The Managing Director of the Ghana Stock Exchange (GSE), Abena Amoah, has called on more female-owned businesses to get listed on the Ghana Alternative Market (GAX) so as to raise capital for expansion.
Although established in 2013, GAX has only six companies listed since its inception as a plethora of factors have hindered businesses in the small and medium-sized enterprise (SME) sector from taking advantage of the market.
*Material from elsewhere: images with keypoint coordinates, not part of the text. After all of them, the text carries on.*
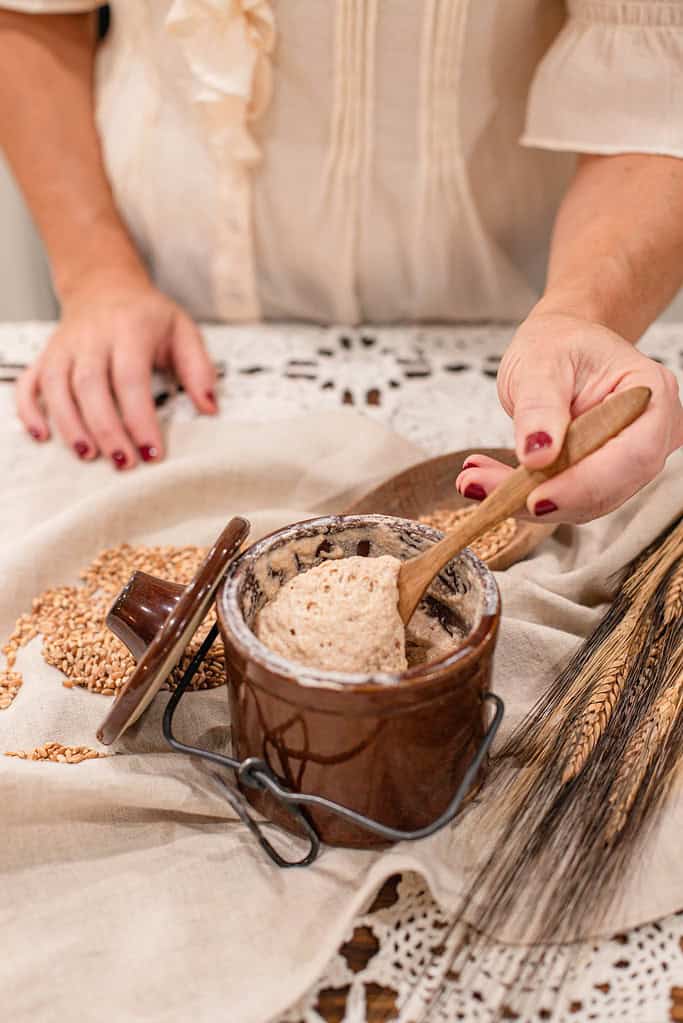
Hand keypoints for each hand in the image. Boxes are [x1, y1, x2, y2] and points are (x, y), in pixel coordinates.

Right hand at [16, 268, 216, 467]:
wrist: (105, 285)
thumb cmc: (147, 316)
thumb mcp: (183, 330)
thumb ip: (199, 369)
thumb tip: (210, 407)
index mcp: (129, 329)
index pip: (131, 378)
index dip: (139, 418)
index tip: (152, 452)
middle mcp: (91, 337)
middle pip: (90, 385)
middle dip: (106, 429)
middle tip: (124, 462)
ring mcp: (64, 347)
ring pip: (57, 387)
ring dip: (70, 425)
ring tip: (89, 456)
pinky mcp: (45, 356)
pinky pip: (28, 384)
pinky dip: (30, 411)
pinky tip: (42, 437)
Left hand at [456, 312, 682, 523]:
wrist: (558, 346)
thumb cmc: (560, 342)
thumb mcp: (542, 361)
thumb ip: (540, 406)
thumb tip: (537, 453)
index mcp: (651, 394)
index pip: (631, 455)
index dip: (584, 484)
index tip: (536, 499)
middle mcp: (650, 433)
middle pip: (608, 487)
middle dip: (544, 496)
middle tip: (482, 487)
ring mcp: (629, 459)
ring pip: (582, 501)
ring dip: (524, 498)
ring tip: (475, 480)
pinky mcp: (601, 476)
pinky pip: (565, 497)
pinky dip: (523, 493)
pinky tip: (488, 479)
However, speaking on the side-lines of the ninth edition of GSE’s ‘Ring the Bell for Gender Equity’ – an event organised to mark the International Women’s Day (IWD) in Accra, Ms. Amoah explained that the motive behind the establishment of the GAX in 2013 was to support businesses within the SME sector to grow, and that with many women dominating in the SME space, GAX is an opportunity they should take advantage of in their quest to raise funds and expand their operations.
“We want more women businesses to come to our market and raise capital. We set up the GAX to help the SME sector and so far, we have some successes; we want to see more businesses run by females on the GAX raising some capital to expand and grow their businesses,” she said.
Ms. Amoah added that the call for more female-led businesses on the GAX is not necessarily “to tick the box”, but the positive impact that the country stands to gain from their active participation.
Listings on GAX
The GSE, which is the main stock market, comprises of two categories of listings – official listing and the Ghana Alternative Market.
GAX is a parallel market operated by the GSE and it is meant for small and medium-scale enterprises (SMEs) with potential for growth. It accommodates companies at various stages of their development, including start-ups and existing enterprises – both small and medium – to raise capital for business growth and expansion.
Even though GAX listing requirements are less-demanding than the main stock exchange, it has only six companies listed since its inception due to some factors, such as lack of intensive publicity on the significance of the GAX to the target market. Another factor is the deep sense of ownership among Ghanaian entrepreneurs – believing that listing on the GAX market will have their ownership rights reduced, as well as the unwillingness on the part of entrepreneurs to disclose their business records or accounts.
The World Bank indicates that 44 percent of micro, small and medium enterprises (MSMEs) in the country are owned by women, and this is also evident in the 2021 report by Mastercard Index of Women Entrepreneurs (MIWE), which stipulates that over 30 percent of businesses are female-owned.
A critical look at the MIWE 2021 report states that Ghana has more women entrepreneurs, and is ranked third out of the 65 economies that were analysed in the report. It further states that from 2019–2021, the change in women business score for Ghana was 0.1. Within the three years under review, the country scores were as follows: 36.7 in 2019; for the year 2020 to 2021 it was 37.1 and 37.2 respectively.
According to the MIWE 2021 report, “women in less wealthy economies, such as Uganda, Ghana, Malawi, the Philippines, Vietnam and Madagascar, are making advanced penetration in the business world, achieving rankings and progress that go beyond expectations despite socio-cultural barriers and infrastructural constraints, such as lack of government SME support, poor access to entrepreneurial finances, and severe lack of opportunities for education”.
The MIWE, since its inception in 2017, has quantified the differences among economies’ economic, financial, political and cultural environments with respect to women entrepreneurs.